しかも香りが、侯爵夫人が嫌う“甘い百合系”。


夫人の笑顔が、完璧に凍った。


「まあ……お心遣い、痛み入りますわ」


言葉は丁寧。

だが、その場にいる全員が察した。


微笑みは完璧だった。

だが、その完璧さは、後で何かが起きる予告でもあった。


崩壊を決定づけたのは、第一王女本人の一言だった。


「そういえば、北部の治水工事の遅れ、まだ解決していないんですって?」


よりにもよって、その話題。


北部治水は、今まさに責任の押し付け合いで揉めている最中。

ここで触れれば、利害関係者が必ず噛みつく。


そして噛みついた。


北部の代表格であるグラン男爵が、笑顔のまま言う。


「遅れは“王宮の決裁待ち”ですが?」


その瞬間、隣の会計局寄りの貴族が即座に返す。


「決裁の前に、見積が二度変わっていますのよ。あなた方の提出が――」


対面に座る貴族が割って入る。


「そもそも土木局の監督が――」


笑顔のまま、言葉が刃になる。

茶会が、公開処刑会場になる。


セラフィーナは顔を引きつらせた。


「……な、何をそんなに熱くなっているの? 今日はお茶会よ?」


その一言で、“王女は何も分かっていない”事が確定した。


茶会が終わり、セラフィーナはメイドと文官を呼びつけ、庭園の隅で怒鳴った。


「どうしてこうなるのよ!! あなた達、何をやっていたの!!」


文官は震えながら答える。


「……本来、席順や相性、贈答品の禁忌、食事制限の確認は――」


「はっきり言いなさい。」


「……第三王女殿下が、すべて……」


一瞬の静寂。


セラフィーナは扇子を開き、冷たく言った。


「雑務を一人に任せきりにするから、こうなるのよ。管理できなかった“周り”の責任でしょう?」


責任を押し付け、自分の手は汚さない。


茶会は“表向き”は無事に終わった。


だが、その日の夕刻。

王宮には、封を閉じた抗議文が次々届く。


「不快だった」

「軽んじられた」

「今後の関係を再考する」


そして、誰も気づかない。


――本来なら、ここから先の火消しまで、全部エルフリーデがやっていたことに。



王都の別の屋敷。


「聞かれました? 今日の第一王女様のお茶会。」


「第一王女の茶会で、令嬢が倒れたことは知っていまして?」


「あのヴィルヘルム伯爵夫人とラウレンツ子爵令嬢を同じ席にされたそうよ、信じられます? 犬猿の仲で有名なお二人よ。」


「贈答品に紫のリボンを使われたんですって。
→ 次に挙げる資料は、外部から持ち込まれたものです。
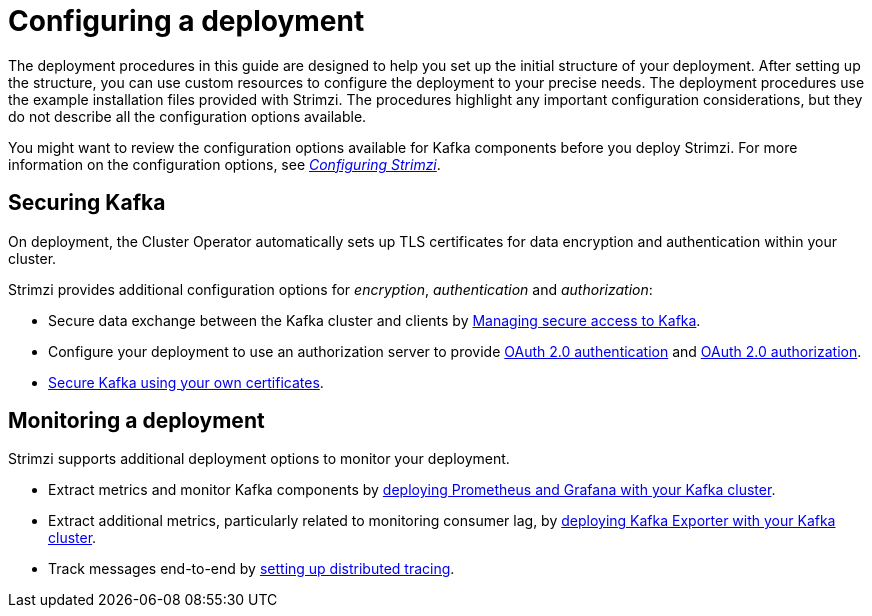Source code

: // Module included in the following assemblies:
//
// deploying/assembly_deploy-options.adoc

[id='deploy-options-scope-{context}']
= Configuring a deployment

[role="_abstract"]
The deployment procedures in this guide are designed to help you set up the initial structure of your deployment.
After setting up the structure, you can use custom resources to configure the deployment to your precise needs.
The deployment procedures use the example installation files provided with Strimzi.
The procedures highlight any important configuration considerations, but they do not describe all the configuration options available.

You might want to review the configuration options available for Kafka components before you deploy Strimzi.
For more information on the configuration options, see link:{BookURLUsing}[_Configuring Strimzi_^].

== Securing Kafka

On deployment, the Cluster Operator automatically sets up TLS certificates for data encryption and authentication within your cluster.

Strimzi provides additional configuration options for _encryption_, _authentication_ and _authorization_:

* Secure data exchange between the Kafka cluster and clients by link:{BookURLUsing}#assembly-securing-access-str[Managing secure access to Kafka^].
* Configure your deployment to use an authorization server to provide link:{BookURLUsing}#assembly-oauth-authentication_str[OAuth 2.0 authentication^] and link:{BookURLUsing}#assembly-oauth-authorization_str[OAuth 2.0 authorization^].
* link:{BookURLUsing}#security-str[Secure Kafka using your own certificates^].

== Monitoring a deployment

Strimzi supports additional deployment options to monitor your deployment.

* Extract metrics and monitor Kafka components by xref:assembly-metrics-setup-str[deploying Prometheus and Grafana with your Kafka cluster].
* Extract additional metrics, particularly related to monitoring consumer lag, by xref:proc-metrics-kafka-deploy-options-{context}[deploying Kafka Exporter with your Kafka cluster].
* Track messages end-to-end by link:{BookURLUsing}#assembly-distributed-tracing-str[setting up distributed tracing^].
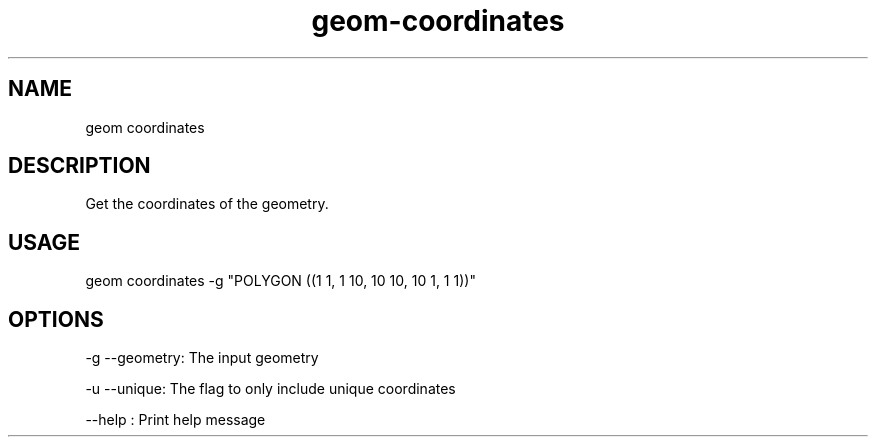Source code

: .TH "geom-coordinates" "1" "4 May 2012" "version 0.1"
.SH NAME
geom coordinates
.SH DESCRIPTION
Get the coordinates of the geometry.
.SH USAGE
geom coordinates -g "POLYGON ((1 1, 1 10, 10 10, 10 1, 1 1))"
.SH OPTIONS
-g --geometry: The input geometry
.PP
-u --unique: The flag to only include unique coordinates
.PP
--help : Print help message
.PP
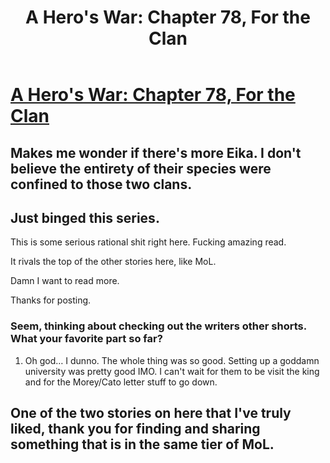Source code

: #+TITLE: A Hero's War: Chapter 78, For the Clan

* [[https://www.fictionpress.com/s/3238329/78/A-Hero-s-War][A Hero's War: Chapter 78, For the Clan]]
:PROPERTIES:
:Author: hackerkiba
:Score: 15
:DateUnix: 1463526706.0
:DateShort: 2016-May-18
:END:

** Makes me wonder if there's more Eika. I don't believe the entirety of their species were confined to those two clans.
:PROPERTIES:
:Author: hackerkiba
:Score: 4
:DateUnix: 1463550186.0
:DateShort: 2016-May-18
:END:


** Just binged this series.

This is some serious rational shit right here. Fucking amazing read.

It rivals the top of the other stories here, like MoL.

Damn I want to read more.

Thanks for posting.
:PROPERTIES:
:Author: Green0Photon
:Score: 4
:DateUnix: 1463701004.0
:DateShort: 2016-May-20
:END:

*** Seem, thinking about checking out the writers other shorts. What your favorite part so far?
:PROPERTIES:
:Author: josephwdye
:Score: 2
:DateUnix: 1463892310.0
:DateShort: 2016-May-22
:END:

**** Oh god... I dunno. The whole thing was so good. Setting up a goddamn university was pretty good IMO. I can't wait for them to be visit the king and for the Morey/Cato letter stuff to go down.
:PROPERTIES:
:Author: Green0Photon
:Score: 2
:DateUnix: 1463896774.0
:DateShort: 2016-May-22
:END:


** One of the two stories on here that I've truly liked, thank you for finding and sharing something that is in the same tier of MoL.
:PROPERTIES:
:Author: Vakuza
:Score: 1
:DateUnix: 1463932018.0
:DateShort: 2016-May-22
:END:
」


噂は、早い。


馬車の中で。

化粧室で。

夜会の準備室で。


「……第三王女がいなくなってから、よね」


誰かが、ぽつりと言った。


否定する者はいなかった。


王宮の茶会は、

その日を境に――


「行く価値がある場」ではなくなった。


そして、社交界は正直だ。


価値のない場からは、

人も、情報も、金も、離れていく。


王宮は、まだ豪奢だ。


だが――

中身から、確実に崩れ始めていた。